Task inputs:
──────────

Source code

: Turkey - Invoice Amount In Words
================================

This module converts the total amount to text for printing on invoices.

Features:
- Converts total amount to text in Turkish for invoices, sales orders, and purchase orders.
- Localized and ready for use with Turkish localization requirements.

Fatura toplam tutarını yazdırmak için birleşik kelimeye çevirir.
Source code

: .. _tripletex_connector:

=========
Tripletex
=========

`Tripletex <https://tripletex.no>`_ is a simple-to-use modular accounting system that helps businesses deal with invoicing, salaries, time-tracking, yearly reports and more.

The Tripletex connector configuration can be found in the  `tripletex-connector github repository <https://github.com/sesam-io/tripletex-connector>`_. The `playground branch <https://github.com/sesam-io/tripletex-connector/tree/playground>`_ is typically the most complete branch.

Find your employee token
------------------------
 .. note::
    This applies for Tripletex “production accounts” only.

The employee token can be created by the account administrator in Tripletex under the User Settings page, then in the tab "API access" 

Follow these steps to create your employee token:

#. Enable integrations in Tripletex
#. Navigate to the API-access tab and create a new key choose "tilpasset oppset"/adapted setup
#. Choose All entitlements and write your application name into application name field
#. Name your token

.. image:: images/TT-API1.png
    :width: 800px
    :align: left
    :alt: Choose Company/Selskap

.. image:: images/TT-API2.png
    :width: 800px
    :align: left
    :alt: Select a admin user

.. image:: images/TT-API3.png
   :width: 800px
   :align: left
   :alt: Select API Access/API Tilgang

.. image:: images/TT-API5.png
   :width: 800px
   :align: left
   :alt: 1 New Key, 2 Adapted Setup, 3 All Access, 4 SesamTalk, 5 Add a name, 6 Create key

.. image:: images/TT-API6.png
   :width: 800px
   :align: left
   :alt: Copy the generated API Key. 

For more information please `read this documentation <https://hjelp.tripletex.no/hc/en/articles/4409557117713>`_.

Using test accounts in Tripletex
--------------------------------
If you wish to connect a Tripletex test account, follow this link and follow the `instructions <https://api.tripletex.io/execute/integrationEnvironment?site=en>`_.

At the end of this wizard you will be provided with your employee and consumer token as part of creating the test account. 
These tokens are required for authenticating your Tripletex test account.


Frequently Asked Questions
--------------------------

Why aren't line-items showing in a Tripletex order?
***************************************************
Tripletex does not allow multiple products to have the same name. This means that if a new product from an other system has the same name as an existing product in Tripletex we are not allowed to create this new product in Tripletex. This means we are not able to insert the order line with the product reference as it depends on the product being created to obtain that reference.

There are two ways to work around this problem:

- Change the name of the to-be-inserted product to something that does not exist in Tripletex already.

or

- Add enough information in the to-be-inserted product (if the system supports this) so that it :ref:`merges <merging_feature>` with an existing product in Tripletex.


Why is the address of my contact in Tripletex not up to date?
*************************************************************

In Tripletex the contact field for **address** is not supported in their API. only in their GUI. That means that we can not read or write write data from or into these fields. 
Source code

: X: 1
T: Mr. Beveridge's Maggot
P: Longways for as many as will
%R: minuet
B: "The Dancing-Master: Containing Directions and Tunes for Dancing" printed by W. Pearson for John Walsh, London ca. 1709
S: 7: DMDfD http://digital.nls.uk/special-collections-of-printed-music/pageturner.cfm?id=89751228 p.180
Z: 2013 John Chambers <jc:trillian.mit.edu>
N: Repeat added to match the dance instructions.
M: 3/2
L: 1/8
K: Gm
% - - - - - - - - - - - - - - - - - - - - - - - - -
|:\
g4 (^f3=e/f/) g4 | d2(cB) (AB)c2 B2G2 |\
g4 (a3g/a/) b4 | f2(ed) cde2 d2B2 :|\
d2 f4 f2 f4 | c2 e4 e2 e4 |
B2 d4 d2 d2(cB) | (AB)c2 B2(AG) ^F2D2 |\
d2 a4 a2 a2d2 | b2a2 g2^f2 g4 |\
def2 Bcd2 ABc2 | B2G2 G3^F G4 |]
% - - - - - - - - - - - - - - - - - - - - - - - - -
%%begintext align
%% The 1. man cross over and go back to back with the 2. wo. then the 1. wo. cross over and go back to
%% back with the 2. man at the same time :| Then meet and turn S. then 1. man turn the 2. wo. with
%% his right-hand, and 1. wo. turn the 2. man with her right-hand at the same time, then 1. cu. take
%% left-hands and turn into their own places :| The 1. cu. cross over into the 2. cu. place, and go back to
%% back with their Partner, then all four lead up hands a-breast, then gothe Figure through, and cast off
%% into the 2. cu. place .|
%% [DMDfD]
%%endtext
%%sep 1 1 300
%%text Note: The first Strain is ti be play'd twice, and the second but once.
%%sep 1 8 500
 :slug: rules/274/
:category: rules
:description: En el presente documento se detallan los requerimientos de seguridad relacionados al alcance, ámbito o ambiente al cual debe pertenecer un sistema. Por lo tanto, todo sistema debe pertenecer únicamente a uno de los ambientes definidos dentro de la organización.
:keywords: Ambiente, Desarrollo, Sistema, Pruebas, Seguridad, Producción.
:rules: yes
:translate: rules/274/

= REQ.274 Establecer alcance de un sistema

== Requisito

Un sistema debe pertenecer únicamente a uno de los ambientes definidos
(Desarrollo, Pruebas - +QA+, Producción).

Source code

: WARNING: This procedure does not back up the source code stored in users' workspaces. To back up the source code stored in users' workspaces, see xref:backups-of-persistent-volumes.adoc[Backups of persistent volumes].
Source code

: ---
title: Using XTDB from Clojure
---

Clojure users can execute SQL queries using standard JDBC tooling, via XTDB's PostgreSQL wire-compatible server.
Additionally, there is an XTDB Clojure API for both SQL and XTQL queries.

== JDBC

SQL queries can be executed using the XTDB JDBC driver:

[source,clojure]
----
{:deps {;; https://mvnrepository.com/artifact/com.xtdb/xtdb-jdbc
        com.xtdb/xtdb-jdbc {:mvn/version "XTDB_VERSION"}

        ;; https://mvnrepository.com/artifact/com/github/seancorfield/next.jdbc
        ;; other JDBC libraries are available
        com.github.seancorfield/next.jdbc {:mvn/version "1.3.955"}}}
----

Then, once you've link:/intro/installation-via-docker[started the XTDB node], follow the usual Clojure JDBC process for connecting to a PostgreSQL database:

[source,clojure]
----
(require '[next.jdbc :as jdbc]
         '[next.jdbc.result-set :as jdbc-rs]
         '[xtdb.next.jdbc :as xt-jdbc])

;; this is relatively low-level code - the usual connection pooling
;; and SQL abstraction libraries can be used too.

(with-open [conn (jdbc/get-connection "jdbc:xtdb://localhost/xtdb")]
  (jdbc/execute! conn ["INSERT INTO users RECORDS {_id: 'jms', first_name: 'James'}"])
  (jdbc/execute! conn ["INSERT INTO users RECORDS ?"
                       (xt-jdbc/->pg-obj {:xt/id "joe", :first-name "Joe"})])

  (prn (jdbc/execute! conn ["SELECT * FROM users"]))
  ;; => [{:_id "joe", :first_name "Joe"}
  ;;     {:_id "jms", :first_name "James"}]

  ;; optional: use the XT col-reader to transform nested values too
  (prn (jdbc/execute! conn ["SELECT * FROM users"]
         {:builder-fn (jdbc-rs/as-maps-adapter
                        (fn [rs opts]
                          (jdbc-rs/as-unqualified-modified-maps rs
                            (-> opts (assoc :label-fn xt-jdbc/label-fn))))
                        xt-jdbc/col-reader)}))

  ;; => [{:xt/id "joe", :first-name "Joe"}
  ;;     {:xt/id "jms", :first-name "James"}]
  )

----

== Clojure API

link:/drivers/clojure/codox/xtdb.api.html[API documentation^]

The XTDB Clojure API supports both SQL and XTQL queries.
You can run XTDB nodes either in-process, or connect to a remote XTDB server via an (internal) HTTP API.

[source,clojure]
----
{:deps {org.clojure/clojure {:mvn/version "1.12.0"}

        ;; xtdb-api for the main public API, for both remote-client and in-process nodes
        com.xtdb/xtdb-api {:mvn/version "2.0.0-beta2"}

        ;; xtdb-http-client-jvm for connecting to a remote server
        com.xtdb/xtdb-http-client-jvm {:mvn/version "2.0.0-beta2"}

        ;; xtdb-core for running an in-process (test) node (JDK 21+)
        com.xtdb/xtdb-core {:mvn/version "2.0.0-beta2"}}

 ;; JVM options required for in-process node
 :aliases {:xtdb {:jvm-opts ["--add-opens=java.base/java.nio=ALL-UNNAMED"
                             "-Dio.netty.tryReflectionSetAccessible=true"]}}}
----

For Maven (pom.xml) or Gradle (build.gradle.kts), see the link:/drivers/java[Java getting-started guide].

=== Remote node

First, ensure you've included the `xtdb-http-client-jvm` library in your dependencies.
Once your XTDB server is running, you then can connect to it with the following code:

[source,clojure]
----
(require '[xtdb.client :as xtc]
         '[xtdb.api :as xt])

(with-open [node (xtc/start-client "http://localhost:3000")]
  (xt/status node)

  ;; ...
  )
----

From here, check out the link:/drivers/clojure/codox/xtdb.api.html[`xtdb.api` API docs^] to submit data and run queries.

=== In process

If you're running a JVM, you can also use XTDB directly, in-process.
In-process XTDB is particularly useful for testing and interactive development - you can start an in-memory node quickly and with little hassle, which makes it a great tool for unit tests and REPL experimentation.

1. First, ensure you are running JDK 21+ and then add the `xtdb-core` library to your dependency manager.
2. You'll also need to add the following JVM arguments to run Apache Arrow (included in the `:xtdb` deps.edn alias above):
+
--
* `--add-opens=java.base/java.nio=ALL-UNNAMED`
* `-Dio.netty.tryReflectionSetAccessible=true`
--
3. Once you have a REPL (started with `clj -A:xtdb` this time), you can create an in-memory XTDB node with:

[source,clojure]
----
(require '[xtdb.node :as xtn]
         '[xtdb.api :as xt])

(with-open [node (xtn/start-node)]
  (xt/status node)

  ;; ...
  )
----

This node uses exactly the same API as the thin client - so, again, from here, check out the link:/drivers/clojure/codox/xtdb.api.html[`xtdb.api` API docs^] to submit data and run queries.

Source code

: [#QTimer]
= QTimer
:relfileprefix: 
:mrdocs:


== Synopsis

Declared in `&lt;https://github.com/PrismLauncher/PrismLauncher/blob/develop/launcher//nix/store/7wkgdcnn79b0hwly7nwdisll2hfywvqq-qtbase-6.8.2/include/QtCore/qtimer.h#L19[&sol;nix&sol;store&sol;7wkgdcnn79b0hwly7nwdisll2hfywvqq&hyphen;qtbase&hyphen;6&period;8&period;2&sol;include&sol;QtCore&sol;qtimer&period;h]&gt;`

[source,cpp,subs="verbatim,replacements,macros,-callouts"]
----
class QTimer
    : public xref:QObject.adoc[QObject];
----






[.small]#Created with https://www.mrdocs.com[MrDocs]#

──────────

Problem to work on: If a line falls between the first line of the entries and the line containing "- Localized and", or is one of those two, restate it word for word; leave all other lines out.

Completed exercise:
Source code

: Turkey - Invoice Amount In Words
================================

This module converts the total amount to text for printing on invoices.

Features:
- Converts total amount to text in Turkish for invoices, sales orders, and purchase orders.
- Localized and ready for use with Turkish localization requirements.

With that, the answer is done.